The "Who" vs. "Whom" Conundrum
Theoretically the decision between who and whom should be an easy one: use who if you need the subject form and whom if you need the object form. To determine with consistent accuracy which form you need, though, you must first have a good understanding of grammar in general and of sentence structure in particular.
The good news is that even if you feel shaky on those things, you can do pretty well using a simple substitution test. The following three examples, all of which require a who–whom decision, illustrate how the substitution test works.
Who/whom did you call?
In this case, the correct form is whom. The grammatical explanation is that the pronoun is the direct object in this clause, so the object form is required. If you can’t immediately tell that by looking at the sentence, though, you have an alternative. Try the following instead:1. Reorder the words. Example A is a question, so the word order is inverted. Try rearranging the words so that the subject (the doer of the deed) comes first. Then proceed to the verb(s), and so on. You should end up with the following:
You did call [who/whom].
2. Now, instead of choosing between who and whom, try choosing between the personal pronouns he and him. (She versus her, or they versus them, would work fine as well.)
You did call [he/him].
The reason for this substitution is that most people’s ears are much more sensitive to the differences between the entirely familiar he and him than they are to who and the much less familiar whom.

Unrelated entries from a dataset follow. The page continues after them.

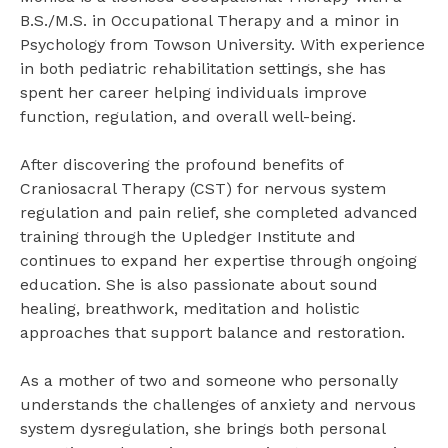
B.S./M.S. in Occupational Therapy and a minor in
Psychology from Towson University. With experience
in both pediatric rehabilitation settings, she has
spent her career helping individuals improve
function, regulation, and overall well-being.
After discovering the profound benefits of
Craniosacral Therapy (CST) for nervous system
regulation and pain relief, she completed advanced
training through the Upledger Institute and
continues to expand her expertise through ongoing
education. She is also passionate about sound
healing, breathwork, meditation and holistic
approaches that support balance and restoration.
As a mother of two and someone who personally
understands the challenges of anxiety and nervous
system dysregulation, she brings both personal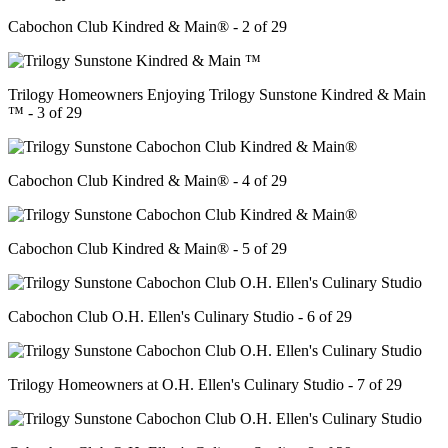
Cabochon Club Kindred & Main® - 2 of 29
Trilogy Homeowners Enjoying Trilogy Sunstone Kindred & Main
™ - 3 of 29
Cabochon Club Kindred & Main® - 4 of 29
Cabochon Club Kindred & Main® - 5 of 29
Cabochon Club O.H. Ellen's Culinary Studio - 6 of 29
Trilogy Homeowners at O.H. Ellen's Culinary Studio - 7 of 29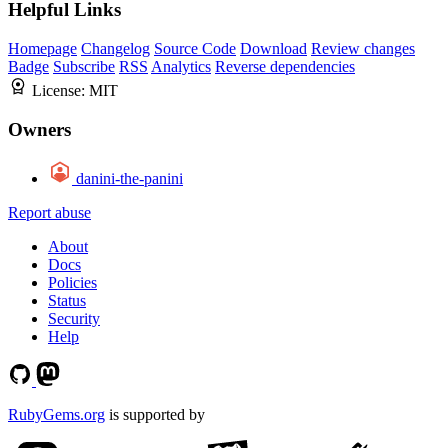
Helpful Links
Homepage
Changelog
Source Code
Download
Review changes
Badge
Subscribe
RSS
Analytics
Reverse dependencies
License:
MIT
Owners
danini-the-panini
Report abuse
About
Docs
Policies
Status
Security
Help
RubyGems.org
is supported by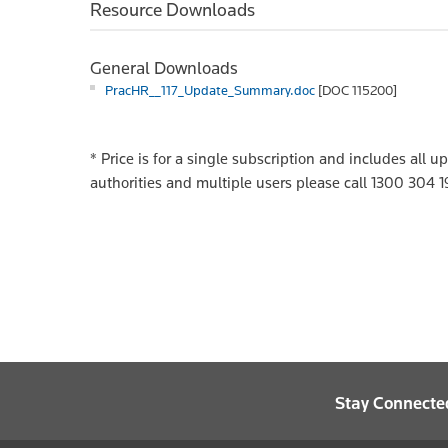
Resource Downloads
General Downloads
PracHR__117_Update_Summary.doc
[DOC 115200]
*
Price is for a single subscription and includes all 
authorities and multiple users please call 1300 304 1
Stay Connecte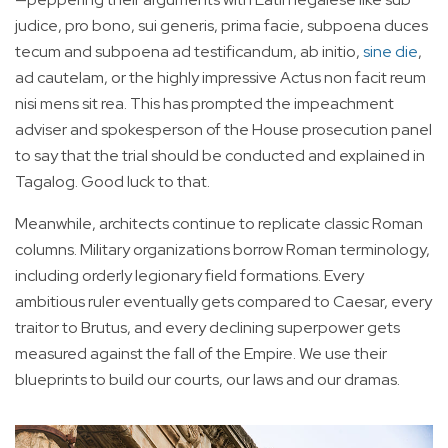
judice, pro bono, sui generis, prima facie, subpoena duces
tecum and subpoena ad testificandum, ab initio,
sine die
,
ad cautelam, or the highly impressive Actus non facit reum
nisi mens sit rea. This has prompted the impeachment
adviser and spokesperson of the House prosecution panel
to say that the trial should be conducted and explained in
Tagalog. Good luck to that.
Meanwhile, architects continue to replicate classic Roman
columns. Military organizations borrow Roman terminology,
including orderly legionary field formations. Every
ambitious ruler eventually gets compared to Caesar, every
traitor to Brutus, and every declining superpower gets
measured against the fall of the Empire. We use their
blueprints to build our courts, our laws and our dramas.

3. Once you have chosen the correct personal pronoun — him in this case — you determine which form that is: subject or object. Since him is the object form, you need the object form in the original question: whom.
Whom did you call?
Some people are not comfortable using whom when they speak. If you have a hard time imagining yourself actually asking this question of a co-worker, that’s probably okay. In the twenty-first century, many people would say, “Who did you call?” — without suffering dire consequences. Whom is far less common in speech than it once was.
Nonetheless, whom has not been eliminated from the English language, and in writing it is still a good idea to preserve the who–whom distinction. Professional writers generally do.
Andrew, who/whom I admire, is an excellent actor.
Example B contains two clauses. Besides the main clause, Andrew is an excellent actor, there is an embedded relative clause, who/whom I admire.
In this case, the clause who/whom I admire is conveniently set off with commas. Take advantage of it! Mentally (or literally) cross out everything except the words between the commas, because the internal grammar of that clause is the only thing affecting the pronoun form.
1. Reorder the words so that the subject appears first.
I admire [who/whom].
2. Replace the who/whom above with he/him.
I admire [he/him].
3. Determine the correct choice between he and him, which is the object form him. That tells you that whom, which is also the object form, is the correct choice in the original sentence:
Andrew, whom I admire, is an excellent actor.
Andrew, who/whom I believe is an excellent actor, is waiting tables.
Once again, cross out everything except the words between the commas. Then:
ı. Reorder the words so that the subject appears first.
I believe [who/whom] is an excellent actor.
2. Replace the who/whom with he/him.
I believe [he/him] is an excellent actor.
3. Determine the correct choice between he and him, which is the subject form he. That tells you that the subject form who is the correct form in the original sentence:
Andrew, who I believe is an excellent actor, is waiting tables.